Week1
In RL Monte Carlo methods allow us to estimate values (Not to get best policy) directly from experience, from sequences of states, actions and rewards. Learning from experience is striking because the agent can accurately estimate a value function without prior knowledge of the environments dynamics
- To evaluate state value, we need to know transition probabilities before DP. e.g. BlackJack: suppose the player’s sum is 14 and he chooses to stick. What is his probability of terminating with a reward of +1 as a function of the dealer’s showing card? All of the probabilities must be computed before DP can be applied, and such computations are often complex and error-prone.
Monte Carlo methods estimate values by averaging over a large number of random samples.
Use Monte-Carlo Prediction to estimate the value function for a given policy.
Undiscounted MDP where each game of blackjack corresponds to an episode. [example is interesting.]
Implications of Monte Carlo learning.
- We do not need to keep a large model of the environment
- We are estimating the value of an individual state independently of the values of other states.
- The computation needed to update the value of each state does not depend on the size of the MDP. Instead, it depends on the length of the episodes.
Monte Carlo VS DP:
- Ability to learn from actual experience
- From simulated experience
- Note that the computational expense of estimating the value of a single state is independent of the number of states. This can make Monte Carlo methods particularly attractive when one requires the value of only one or a subset of states
Off-policy learning VS On-policy learning?

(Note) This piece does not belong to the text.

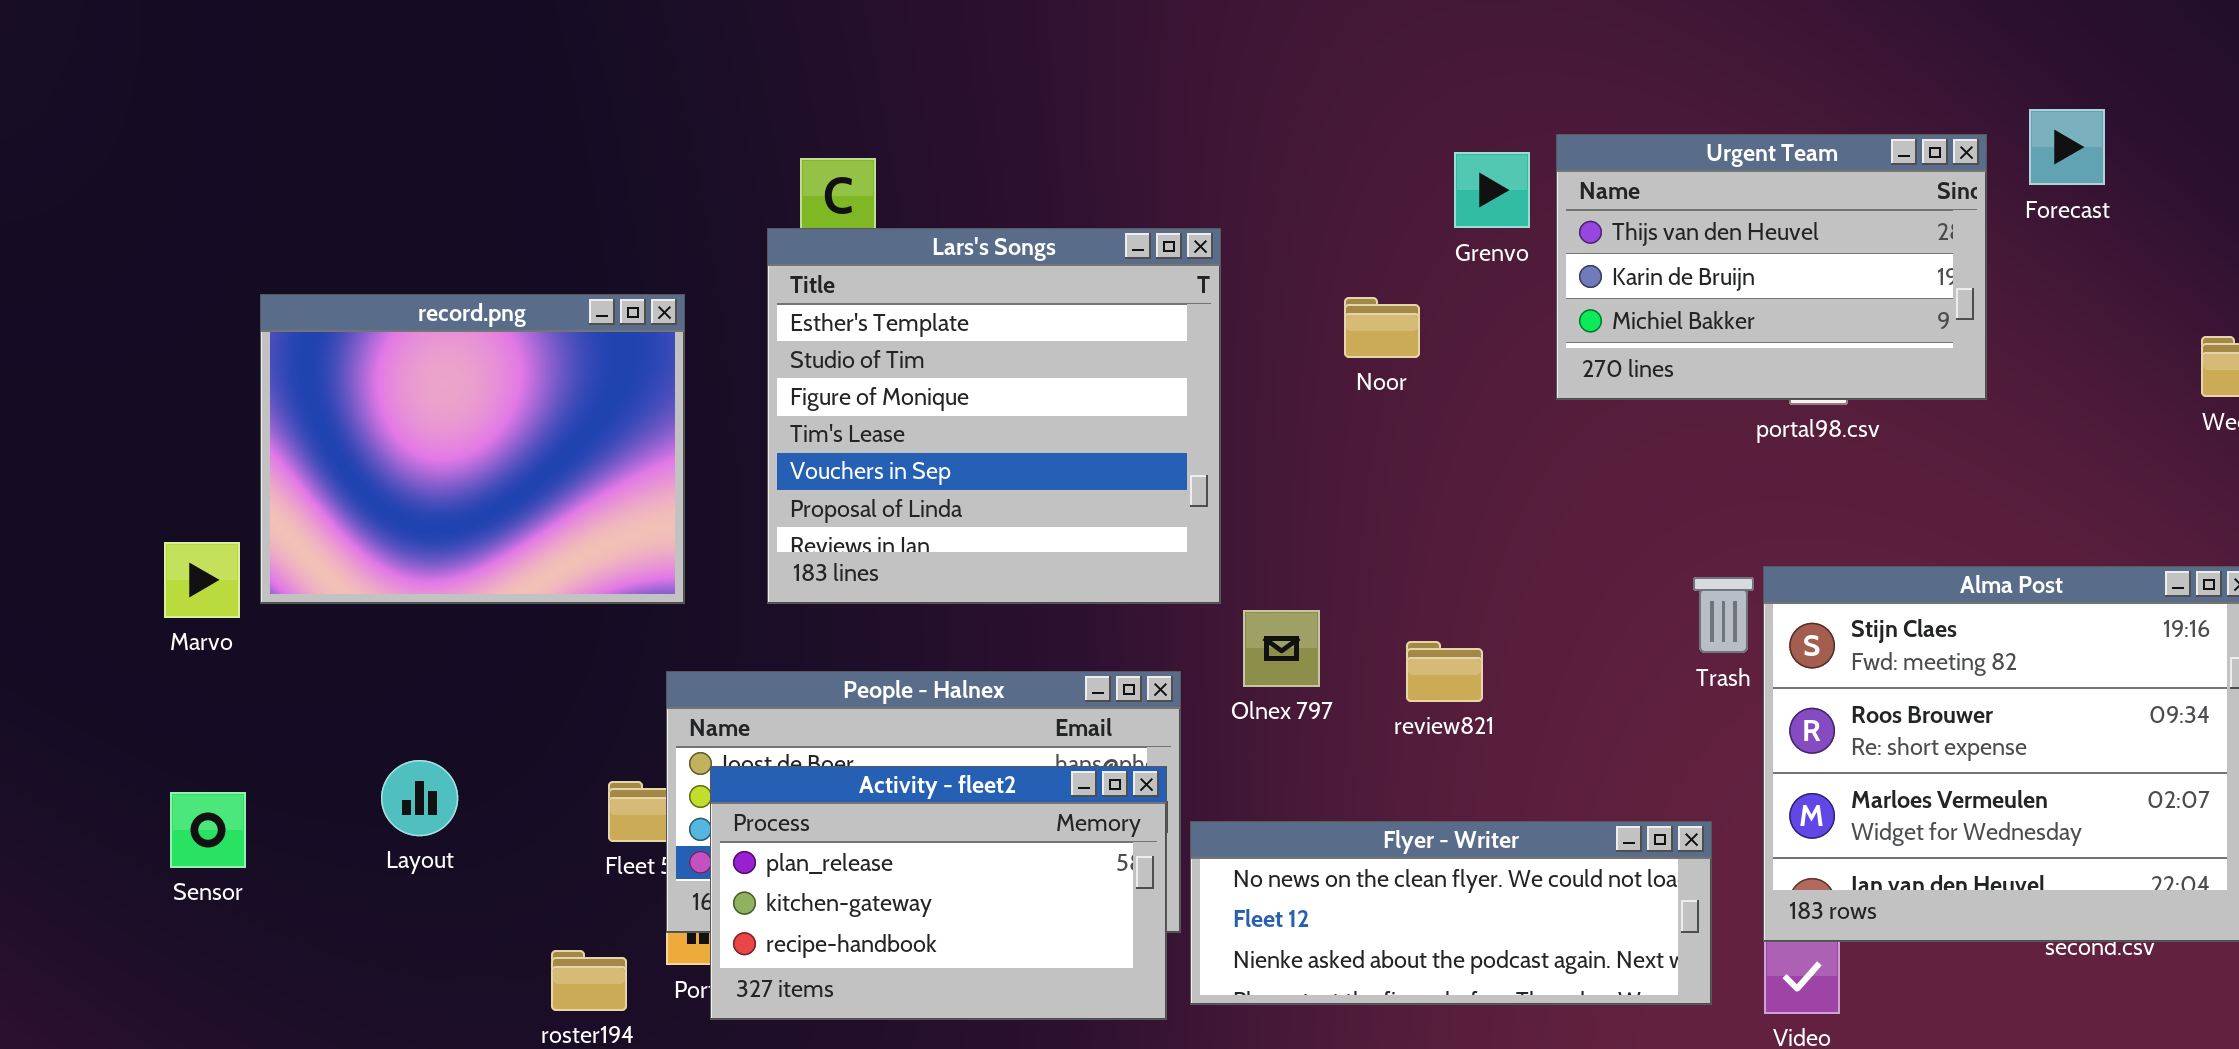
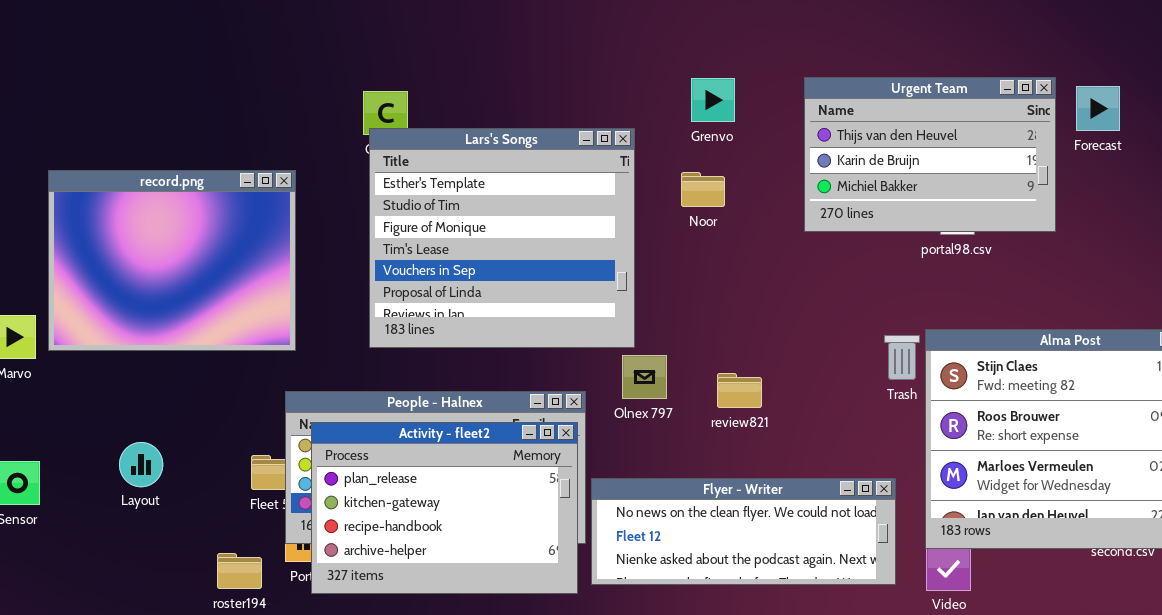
Forecast: [2029,109,2105,185] -> [1076,86,1120,131], moved
Grenvo: [1454,152,1530,228] -> [691,78,735,122], moved
Lars's Songs: [767,228,1221,604] -> [369,128,635,348], moved
Activity - fleet2: [710,766,1167,1020] -> [311,422,578,594], resized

Using Monte Carlo for Action-Values
Action-values are useful for learning a policy.
Exploring Starts: Random.
How to use Monte Carlo methods to implement a Generalized Policy Iteration (GPI) algorithm.
Exploring Starts is not a practical in every case. So we introduce \(\epsilon\)-soft policy
\(\epsilon\)-Greedy policies \(\subset\) \(\epsilon\)-soft policies
Why does off-policy learning for prediction:
- On-Policy: Improve and evaluate the policy being used to select actions.
- Off-Policy: Improve and evaluate a different policy from the one used to select actions
Target Policy: It is the policy that an agent is trying to learn i.e agent is learning value function for this policy.
Behavior Policy(Control Policy): 1. It is the policy that is being used by an agent for action select i.e agent follows this policy to interact with the environment.
Importantce Sampling:
- Use importance sampling to estimate the expected value of a distribution using samples from a different distribution
Off-policy-MC-prediction
Week2 Temporal Difference Learning
temporal difference learning definition:
\(V(S_t)\) <- \(V(S_t) + \alpha[R_{t+1} + \gamma V(S_{t+1})-V(S_t)]\)
Specialize in multi-step prediction learning
Advantages of temporal difference learning:
- Do not require a model of the environment.
- Online and incremental
- Coverge faster than MC Methods
Week3 Sarsa: GPI with TD
This week introduces 3 types of estimating algo: Salsa, Expected Salsa and Q-learning. Expected Salsa and Q-learning are offline learning algo without importance sampling but Salsa is an online algo.
Why could offline learning go without importance? The agent is estimating action value with unknown policy, it doesn’t need importance sampling to correct for the diff in action selection.
The action-value function represents the returns following each action in a given state. The agents target policy represents the probability of taking each action in a given state.
Q-learning is learning the best action it could take [target policy] (without any randomness?) instead of the action it actually takes [behavior policy] –> it is a off-policy learning.
Learning on-policy or off-policty may perform differently in control
Expected Sarsa algorithm explicitly computes the expectation under its policy, which is more expensive than sampling but has lower variance.
Expected Sarsa with a target policy that’s greedy with respect to its action-values is exactly Q-learning:
Week 4
What’s models: Models are used to store knowledge about the dynamics. In this course, models store knowledge about the transition and reward dynamics.
- Sample Model:e.g. Sampling one instance to get reward
- Pros: Sample models require less memory
- Distribution model
- Pros: Distribution models can be used to compute the exact expected outcome/they can be used to access risk.
Planning with model experience: How one can leverage a model to better inform decision-making without having to interact with the world.
- Explain how planning is used to improve policies.
- Describe random-sample one-step tabular Q-planning.
The Dyna Architecture
- The Dyna architecture uses direct RL and planning updates to learn from both environment and model experience
- Direct RL updates use environment experience (sampling) to improve a policy or value function
- Planning updates use model experience (after getting rewards experience) to improve a policy or value function
Tabular Dyna-Q
How models can be inaccurate:
- Incomplete model
- Dyna-Q can plan with an imcomplete model by only samling state-action pairs that have been previously visited.
- Changing environment. * Dyna-Q+ uses exploration bonuses to explore the environment.